Freud no iba a perder la ocasión de responder. Y de celebrar, con temperada alegría, el giro que había dado el escepticismo de Einstein. Su respuesta, fechada en Viena el 3 de mayo, tres días antes de su aniversario, dice: “Verherter (Estimado) Einstein. En vano objeta usted la idea de que yo conteste a su muy amable carta. Realmente tengo que decirle cuán contento me he sentido al comprobar el cambio registrado en su opinión, o al menos el comienzo de un cambio. Siempre he sabido, por supuesto, que usted me “admiraba” por cortesía y creía muy poco en cualquier aspecto de mis doctrinas, si bien me he estado preguntando a menudo qué es lo que en realidad se puede admirar en ellas si no son verdaderas, es decir, si no contienen una gran parte de verdad. De paso, ¿no cree usted que yo hubiera sido tratado mejor si mis doctrinas contuvieran un porcentaje mayor de error y de extravagancias? Yo le llevo a usted tantos años que puedo permitirme la esperanza de contarle entre mis “partidarios” cuando usted haya alcanzado mi edad. Como yo no podré enterarme de ello, estoy saboreando ya esa satisfacción. Usted sabe lo que ahora está cruzando por mi mente: ein Vorgefühl von solchem Glück geniesse ich, etcétera. Con cariño y admiración inmutables, suyo, Freud”.
La frase en alemán del final de la carta, es un fragmento del Acto V del “Fausto” de Goethe y significa: “En el presentimiento de esa gran alegría, disfruto ahora del instante supremo”.
De nuevo, dos documentos sutiles, filosos, de dos mentes brillantes rescatados en la excepcional biografía de Freud escrita por Jones.

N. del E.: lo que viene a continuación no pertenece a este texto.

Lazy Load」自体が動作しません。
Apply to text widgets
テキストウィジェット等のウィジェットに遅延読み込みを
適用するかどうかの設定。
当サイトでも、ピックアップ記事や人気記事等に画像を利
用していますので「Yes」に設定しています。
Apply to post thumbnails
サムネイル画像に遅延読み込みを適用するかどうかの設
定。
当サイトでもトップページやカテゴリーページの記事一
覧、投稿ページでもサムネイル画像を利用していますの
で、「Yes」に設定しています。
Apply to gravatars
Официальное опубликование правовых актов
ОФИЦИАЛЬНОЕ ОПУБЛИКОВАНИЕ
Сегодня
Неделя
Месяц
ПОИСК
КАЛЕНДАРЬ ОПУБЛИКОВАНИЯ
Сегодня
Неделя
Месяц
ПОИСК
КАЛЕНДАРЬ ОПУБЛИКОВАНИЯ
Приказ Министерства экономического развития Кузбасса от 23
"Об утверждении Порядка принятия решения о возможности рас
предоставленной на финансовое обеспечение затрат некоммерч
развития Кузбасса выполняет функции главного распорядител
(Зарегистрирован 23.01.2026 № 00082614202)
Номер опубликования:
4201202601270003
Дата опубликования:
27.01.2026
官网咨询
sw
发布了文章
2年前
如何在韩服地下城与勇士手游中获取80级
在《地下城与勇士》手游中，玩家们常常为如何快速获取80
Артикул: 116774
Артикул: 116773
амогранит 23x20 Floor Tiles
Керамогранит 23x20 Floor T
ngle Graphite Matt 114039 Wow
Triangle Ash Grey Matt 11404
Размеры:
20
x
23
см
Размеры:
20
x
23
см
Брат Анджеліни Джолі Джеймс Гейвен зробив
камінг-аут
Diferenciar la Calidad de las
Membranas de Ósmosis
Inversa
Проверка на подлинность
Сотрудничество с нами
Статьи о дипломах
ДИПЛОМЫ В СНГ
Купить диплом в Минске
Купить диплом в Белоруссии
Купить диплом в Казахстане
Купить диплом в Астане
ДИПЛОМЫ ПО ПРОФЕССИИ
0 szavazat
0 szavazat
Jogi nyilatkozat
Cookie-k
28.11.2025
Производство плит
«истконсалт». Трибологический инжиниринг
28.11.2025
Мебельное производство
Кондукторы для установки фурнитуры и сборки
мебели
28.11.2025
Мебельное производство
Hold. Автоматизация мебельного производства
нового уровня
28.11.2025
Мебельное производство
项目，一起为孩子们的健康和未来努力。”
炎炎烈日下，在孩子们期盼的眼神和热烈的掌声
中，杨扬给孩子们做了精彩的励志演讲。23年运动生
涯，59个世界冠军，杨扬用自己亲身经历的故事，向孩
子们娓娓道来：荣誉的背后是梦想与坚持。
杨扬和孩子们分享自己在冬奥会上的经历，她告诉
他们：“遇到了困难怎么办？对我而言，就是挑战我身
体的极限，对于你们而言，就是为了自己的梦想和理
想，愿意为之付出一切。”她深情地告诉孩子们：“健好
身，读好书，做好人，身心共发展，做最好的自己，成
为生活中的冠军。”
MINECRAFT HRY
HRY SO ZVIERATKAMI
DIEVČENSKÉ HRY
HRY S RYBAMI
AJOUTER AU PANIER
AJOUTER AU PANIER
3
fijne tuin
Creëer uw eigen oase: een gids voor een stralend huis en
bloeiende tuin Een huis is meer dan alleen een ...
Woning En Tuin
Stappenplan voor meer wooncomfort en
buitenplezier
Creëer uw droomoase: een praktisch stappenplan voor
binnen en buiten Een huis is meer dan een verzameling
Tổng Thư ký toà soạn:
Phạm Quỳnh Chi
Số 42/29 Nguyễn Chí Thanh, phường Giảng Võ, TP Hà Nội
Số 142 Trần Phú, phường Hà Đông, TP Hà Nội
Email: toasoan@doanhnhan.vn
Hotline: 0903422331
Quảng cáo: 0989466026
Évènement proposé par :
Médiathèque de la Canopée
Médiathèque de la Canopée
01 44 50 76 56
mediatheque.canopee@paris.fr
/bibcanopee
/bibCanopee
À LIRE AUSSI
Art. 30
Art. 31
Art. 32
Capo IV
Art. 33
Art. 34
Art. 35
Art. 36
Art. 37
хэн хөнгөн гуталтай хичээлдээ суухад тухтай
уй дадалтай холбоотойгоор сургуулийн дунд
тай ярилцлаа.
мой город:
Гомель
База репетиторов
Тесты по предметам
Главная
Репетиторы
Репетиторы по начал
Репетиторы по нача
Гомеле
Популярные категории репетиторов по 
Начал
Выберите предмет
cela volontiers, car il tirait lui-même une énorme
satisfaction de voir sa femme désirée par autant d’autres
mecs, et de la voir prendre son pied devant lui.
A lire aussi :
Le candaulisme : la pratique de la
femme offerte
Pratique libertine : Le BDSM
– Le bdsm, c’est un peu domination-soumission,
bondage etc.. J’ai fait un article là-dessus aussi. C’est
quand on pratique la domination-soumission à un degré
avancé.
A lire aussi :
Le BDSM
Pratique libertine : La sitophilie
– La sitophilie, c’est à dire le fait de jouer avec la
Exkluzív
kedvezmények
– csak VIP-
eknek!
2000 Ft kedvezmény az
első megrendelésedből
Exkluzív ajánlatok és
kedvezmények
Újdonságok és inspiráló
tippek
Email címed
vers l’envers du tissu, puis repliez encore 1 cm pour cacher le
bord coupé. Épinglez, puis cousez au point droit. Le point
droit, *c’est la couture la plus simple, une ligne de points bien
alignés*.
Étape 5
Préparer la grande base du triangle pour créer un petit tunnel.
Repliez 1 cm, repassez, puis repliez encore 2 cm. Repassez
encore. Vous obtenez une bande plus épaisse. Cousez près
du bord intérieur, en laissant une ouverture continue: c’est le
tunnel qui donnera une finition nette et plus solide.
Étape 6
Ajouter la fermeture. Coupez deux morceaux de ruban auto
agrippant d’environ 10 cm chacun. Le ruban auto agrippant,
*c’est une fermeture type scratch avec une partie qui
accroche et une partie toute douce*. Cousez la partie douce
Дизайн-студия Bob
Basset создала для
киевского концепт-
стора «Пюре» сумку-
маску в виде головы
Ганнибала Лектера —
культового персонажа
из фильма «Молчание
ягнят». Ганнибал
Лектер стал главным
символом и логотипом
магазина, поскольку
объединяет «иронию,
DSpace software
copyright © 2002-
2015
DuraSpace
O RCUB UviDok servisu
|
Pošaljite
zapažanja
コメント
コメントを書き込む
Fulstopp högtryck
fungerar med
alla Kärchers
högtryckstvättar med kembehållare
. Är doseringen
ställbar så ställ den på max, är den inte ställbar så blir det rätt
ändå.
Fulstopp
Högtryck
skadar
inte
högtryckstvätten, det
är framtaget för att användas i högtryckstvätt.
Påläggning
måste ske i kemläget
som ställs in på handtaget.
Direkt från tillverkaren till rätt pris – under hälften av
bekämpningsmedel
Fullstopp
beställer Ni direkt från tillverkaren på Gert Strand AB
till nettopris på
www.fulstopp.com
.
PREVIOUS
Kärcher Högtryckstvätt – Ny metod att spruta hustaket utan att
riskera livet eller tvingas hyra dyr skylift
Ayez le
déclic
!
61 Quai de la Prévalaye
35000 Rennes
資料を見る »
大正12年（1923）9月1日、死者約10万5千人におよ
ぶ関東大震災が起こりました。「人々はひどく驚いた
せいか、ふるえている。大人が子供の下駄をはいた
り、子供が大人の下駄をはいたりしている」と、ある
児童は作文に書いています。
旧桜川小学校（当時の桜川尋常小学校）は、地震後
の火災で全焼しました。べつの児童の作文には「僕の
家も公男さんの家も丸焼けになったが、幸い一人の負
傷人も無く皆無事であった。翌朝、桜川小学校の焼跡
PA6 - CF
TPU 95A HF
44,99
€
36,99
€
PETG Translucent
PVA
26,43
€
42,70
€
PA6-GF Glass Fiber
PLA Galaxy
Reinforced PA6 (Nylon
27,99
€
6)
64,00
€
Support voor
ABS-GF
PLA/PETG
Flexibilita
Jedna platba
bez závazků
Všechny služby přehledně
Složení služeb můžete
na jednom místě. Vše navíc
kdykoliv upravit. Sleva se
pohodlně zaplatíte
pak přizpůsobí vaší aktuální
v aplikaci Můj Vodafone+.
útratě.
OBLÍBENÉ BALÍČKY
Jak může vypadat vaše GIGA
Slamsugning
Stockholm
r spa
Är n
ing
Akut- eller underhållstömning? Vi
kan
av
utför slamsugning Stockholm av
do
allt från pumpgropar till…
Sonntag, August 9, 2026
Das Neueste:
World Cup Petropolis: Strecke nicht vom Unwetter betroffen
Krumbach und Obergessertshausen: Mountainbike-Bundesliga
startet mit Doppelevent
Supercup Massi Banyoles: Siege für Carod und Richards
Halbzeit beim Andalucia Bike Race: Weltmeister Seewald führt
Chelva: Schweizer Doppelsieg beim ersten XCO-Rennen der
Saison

La carta de Einstein fue una gran alegría para Freud. Junto con la visita de Thomas Mann, fue lo más agradable, o lo que menos le molestó, de su desdeñado aniversario. También recibió algunos saludos de sus colegas vieneses, hechos en sordina porque los nazis vigilaban. Freud, miembro de honor de la Asociación Psiquiátrica Americana y de la Asociación Psicoanalítica Americana, de la Asociación Psicoanalítica Francesa, de la Sociedad Neurológica Americana y de la Royal Medico-Psychological Association jamás recibió honor alguno de una universidad alemana. Mann le acercó también un regalo especial: una declaración de reconocimiento que firmaban el propio Mann, Romain Rolland, Jules Romain, H.G. Wells, Virginia Woolf, Stefan Zweig y otras ciento noventa y una personalidades de la literatura y el arte.
Cercado por el nazismo, con la Gestapo sobre los hombros, con sus hijos Martin y Anna detenidos e interrogados por la policía secreta de Hitler, sometido por su implacable enfermedad, Freud dejó Viena para instalarse en Londres en junio de 1938. Explicó sus razones a su hijo Ernst en una carta: “Dos son los motivos que me empujan a irme a Londres en estos días tan deprimentes: reunirme contigo y morir en libertad”.
Murió antes de la medianoche del 23 de septiembre de 1939, veinte días después del inicio de la Segunda Guerra Mundial.